Save it for the continentals. In a matter of months techno is the Euro-sound of tomorrow, and May proudly walks out of the Institute to leave the country, at times for weeks on end, making roughly $150,000 a year spinning records in clubs from Lisbon to Liechtenstein. His success will be huge. So huge, in fact, that May will be able to take a long, indulgent sabbatical after his specialized production equipment is stolen from his studio in 1990. Work shmirk. Better to let legend levitate as conniving Krauts and finicky Frenchies do wonders with your music and outstrip your innovations.

No worries. By 1996, at age 33, you're in the canon, waltzing into the techno segment of PBS's documentary series Rock & Roll to give it some of its coolest copy, as you propagandize the "flavor" of the "urban black man's soul music" that you invented in your suburban bedroom. You're rich. You own a semiprofessional baseball team along with the boyhood friends who helped invent the music. You can be a superstar DJ and an elder statesman, even if no one knows you in the city you live in.

And you've never even put out your own CD. Until now. May's career retrospective, The Innovator (Transmat), compiling tracks recorded in his late-'80s heyday, is an extraordinarily pompous record: "You won't have Derrick May to kick around anymore," it damn near bellows. Beginning and ending with his signature song, "Strings of Life," its sequencing is pretentious. Its stark sci-fi packaging is pretentious. Its George Clinton-penned liner notes, which compare May's "Vision" to that of James Baldwin, are inexcusably pretentious. Even its title--both as reminder and come-on--is pretentious. If it came with lyrics they'd probably recapitulate the last four books of The Odyssey.

But if the conquering hero has finally returned, his baby's in the sack with the swineherd. May's penchant for bitching about how his music was perverted by the people it influenced--from the drug-addled ravers to evil U.K. industry types--has some justification.
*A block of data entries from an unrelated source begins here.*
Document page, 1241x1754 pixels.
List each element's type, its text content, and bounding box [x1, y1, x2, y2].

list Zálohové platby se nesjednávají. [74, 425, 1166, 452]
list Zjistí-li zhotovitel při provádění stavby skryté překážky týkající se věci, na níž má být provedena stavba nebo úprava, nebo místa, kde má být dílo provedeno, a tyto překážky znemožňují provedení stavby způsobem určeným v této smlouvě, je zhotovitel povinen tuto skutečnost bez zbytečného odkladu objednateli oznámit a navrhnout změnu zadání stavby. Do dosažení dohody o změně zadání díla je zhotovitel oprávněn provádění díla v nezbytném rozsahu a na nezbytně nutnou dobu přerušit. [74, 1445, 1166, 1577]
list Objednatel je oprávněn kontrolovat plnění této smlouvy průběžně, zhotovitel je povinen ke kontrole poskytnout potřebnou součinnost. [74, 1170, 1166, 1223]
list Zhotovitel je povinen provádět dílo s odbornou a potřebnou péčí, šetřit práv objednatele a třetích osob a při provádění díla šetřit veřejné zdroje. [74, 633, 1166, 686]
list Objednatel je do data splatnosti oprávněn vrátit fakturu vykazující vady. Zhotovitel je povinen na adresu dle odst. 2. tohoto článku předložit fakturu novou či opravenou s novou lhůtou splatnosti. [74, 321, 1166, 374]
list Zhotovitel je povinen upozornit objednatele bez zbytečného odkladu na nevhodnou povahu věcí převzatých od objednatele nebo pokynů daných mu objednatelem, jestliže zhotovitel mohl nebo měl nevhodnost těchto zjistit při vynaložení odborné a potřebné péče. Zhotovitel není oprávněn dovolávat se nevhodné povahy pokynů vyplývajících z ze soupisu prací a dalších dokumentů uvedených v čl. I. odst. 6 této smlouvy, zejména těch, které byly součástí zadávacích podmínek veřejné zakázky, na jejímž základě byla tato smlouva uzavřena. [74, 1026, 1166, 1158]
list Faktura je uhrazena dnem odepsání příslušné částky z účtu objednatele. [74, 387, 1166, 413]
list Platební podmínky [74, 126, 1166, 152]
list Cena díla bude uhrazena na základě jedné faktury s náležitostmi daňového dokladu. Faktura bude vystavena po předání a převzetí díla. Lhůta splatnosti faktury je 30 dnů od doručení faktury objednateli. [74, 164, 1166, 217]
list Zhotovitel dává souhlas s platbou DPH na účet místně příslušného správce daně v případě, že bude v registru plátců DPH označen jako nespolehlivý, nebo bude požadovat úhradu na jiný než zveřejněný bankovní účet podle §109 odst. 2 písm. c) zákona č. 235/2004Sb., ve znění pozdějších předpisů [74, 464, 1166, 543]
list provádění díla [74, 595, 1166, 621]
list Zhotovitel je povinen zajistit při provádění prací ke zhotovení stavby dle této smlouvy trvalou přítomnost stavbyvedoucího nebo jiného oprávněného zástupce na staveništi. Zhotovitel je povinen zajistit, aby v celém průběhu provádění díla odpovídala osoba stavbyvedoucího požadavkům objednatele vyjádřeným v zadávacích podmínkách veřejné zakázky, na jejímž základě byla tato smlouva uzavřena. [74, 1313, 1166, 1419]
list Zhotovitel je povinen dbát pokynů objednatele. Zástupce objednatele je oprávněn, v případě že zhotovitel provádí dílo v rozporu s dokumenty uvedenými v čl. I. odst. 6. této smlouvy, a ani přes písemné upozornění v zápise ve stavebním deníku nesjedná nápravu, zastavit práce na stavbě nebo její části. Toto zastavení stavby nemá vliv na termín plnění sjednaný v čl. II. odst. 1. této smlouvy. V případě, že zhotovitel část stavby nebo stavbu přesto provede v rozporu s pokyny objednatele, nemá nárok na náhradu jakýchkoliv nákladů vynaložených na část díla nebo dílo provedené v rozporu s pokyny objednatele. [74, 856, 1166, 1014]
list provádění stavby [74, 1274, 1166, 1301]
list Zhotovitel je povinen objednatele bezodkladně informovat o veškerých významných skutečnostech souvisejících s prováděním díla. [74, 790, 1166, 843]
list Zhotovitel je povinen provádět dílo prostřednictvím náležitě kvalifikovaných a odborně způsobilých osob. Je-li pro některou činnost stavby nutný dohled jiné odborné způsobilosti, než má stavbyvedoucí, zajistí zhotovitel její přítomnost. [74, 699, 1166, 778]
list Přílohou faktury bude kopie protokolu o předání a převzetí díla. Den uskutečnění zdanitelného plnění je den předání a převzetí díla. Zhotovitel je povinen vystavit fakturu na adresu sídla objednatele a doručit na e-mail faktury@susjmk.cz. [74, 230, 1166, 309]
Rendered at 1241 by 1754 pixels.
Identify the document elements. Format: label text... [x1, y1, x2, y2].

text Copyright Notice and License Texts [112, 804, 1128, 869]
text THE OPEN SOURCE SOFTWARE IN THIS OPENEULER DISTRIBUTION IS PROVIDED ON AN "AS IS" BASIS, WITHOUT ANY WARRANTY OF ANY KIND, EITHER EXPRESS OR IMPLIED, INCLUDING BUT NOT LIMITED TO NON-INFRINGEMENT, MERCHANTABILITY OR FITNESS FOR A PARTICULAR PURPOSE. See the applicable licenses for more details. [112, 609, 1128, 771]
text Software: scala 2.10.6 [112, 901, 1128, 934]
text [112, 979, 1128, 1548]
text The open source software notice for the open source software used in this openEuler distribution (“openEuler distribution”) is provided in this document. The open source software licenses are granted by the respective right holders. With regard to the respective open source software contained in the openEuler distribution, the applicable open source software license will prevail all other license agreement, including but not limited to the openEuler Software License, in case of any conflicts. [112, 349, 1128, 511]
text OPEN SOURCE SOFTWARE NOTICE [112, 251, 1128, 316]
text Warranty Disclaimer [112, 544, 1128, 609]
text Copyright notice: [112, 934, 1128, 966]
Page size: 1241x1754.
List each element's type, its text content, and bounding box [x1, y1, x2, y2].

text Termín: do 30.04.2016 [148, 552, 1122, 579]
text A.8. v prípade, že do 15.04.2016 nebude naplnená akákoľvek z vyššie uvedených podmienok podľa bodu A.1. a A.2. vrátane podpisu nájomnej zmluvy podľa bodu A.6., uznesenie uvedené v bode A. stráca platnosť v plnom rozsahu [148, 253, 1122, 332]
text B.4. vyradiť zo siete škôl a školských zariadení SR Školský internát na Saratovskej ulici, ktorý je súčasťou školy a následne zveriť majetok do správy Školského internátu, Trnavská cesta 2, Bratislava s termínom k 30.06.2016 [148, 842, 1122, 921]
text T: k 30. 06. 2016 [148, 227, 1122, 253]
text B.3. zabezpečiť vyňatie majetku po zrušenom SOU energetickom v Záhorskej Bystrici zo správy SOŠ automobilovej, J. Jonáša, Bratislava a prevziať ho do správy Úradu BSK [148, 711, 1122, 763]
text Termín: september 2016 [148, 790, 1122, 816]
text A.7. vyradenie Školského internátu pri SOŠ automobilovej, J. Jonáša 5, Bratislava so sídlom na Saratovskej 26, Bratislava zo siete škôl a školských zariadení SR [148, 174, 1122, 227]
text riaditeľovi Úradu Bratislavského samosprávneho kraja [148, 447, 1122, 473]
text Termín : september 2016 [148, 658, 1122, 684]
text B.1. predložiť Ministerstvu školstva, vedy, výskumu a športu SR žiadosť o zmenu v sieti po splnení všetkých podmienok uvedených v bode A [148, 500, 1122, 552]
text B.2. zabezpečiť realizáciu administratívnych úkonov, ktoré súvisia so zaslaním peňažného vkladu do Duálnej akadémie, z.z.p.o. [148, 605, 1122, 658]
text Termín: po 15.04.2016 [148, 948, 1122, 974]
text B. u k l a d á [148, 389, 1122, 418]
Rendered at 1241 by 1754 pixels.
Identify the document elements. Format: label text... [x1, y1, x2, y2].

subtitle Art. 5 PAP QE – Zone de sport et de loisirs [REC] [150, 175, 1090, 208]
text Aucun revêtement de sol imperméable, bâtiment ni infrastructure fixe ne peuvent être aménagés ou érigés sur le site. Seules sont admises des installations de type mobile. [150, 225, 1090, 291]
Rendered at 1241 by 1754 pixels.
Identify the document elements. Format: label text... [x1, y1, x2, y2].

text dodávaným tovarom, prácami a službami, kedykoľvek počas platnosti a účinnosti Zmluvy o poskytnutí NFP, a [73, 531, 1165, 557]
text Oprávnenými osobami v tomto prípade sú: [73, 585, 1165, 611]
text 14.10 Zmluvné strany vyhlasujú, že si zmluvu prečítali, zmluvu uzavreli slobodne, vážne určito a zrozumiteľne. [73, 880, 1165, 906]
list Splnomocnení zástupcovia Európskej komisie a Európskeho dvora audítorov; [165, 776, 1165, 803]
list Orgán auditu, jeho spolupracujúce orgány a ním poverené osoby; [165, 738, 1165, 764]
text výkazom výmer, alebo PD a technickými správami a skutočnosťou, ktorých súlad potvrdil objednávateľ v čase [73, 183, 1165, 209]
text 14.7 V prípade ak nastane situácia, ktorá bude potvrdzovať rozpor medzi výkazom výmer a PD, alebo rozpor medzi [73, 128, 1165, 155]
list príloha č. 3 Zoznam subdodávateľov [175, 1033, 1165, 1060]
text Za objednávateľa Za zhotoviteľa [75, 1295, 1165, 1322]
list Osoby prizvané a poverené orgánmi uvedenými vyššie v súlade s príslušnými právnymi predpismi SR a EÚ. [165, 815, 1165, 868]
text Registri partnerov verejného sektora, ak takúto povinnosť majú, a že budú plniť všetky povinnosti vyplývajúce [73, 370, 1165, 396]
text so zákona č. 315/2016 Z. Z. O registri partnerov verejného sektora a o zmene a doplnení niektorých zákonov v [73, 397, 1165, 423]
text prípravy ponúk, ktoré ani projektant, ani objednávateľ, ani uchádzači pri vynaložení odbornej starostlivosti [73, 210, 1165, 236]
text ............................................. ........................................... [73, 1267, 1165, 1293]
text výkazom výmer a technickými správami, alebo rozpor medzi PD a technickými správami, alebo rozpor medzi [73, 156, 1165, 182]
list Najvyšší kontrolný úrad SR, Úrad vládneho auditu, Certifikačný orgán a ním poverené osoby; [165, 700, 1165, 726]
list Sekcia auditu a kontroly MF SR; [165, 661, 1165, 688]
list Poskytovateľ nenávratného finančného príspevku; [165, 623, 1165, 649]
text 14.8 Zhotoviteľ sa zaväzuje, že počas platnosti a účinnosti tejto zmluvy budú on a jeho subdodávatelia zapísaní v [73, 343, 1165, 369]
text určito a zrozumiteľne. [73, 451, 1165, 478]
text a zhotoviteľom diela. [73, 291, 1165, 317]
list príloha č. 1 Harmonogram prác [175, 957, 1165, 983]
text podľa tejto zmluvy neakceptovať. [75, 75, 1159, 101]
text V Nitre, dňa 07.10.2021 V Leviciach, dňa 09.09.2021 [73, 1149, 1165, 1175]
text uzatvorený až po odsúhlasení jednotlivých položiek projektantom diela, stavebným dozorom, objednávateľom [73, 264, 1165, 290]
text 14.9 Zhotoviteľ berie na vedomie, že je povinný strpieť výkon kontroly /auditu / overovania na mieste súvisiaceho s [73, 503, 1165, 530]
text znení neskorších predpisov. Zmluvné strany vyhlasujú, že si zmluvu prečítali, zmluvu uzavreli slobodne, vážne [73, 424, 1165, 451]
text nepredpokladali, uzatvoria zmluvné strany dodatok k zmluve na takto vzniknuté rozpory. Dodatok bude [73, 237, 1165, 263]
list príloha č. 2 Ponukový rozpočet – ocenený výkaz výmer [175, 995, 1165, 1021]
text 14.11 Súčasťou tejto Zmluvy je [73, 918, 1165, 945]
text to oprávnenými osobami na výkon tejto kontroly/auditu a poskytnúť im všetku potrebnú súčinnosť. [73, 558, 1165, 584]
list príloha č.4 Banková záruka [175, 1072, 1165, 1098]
The sonic ideas he sculpted in the late '80s--the stabbing synth lines, the fusion of Euro and Afrocentric groove, the spliced disco string sections--have become so ingrained in '90s electronic music that today's innovators rarely touch them. The Prodigy and Propellerheads owe him something, but I bet they know not what. Like Chuck D's old-timer's salvos on Public Enemy's new He Got Game, May's music must strike his European progeny as a kind of outdated pedagogy.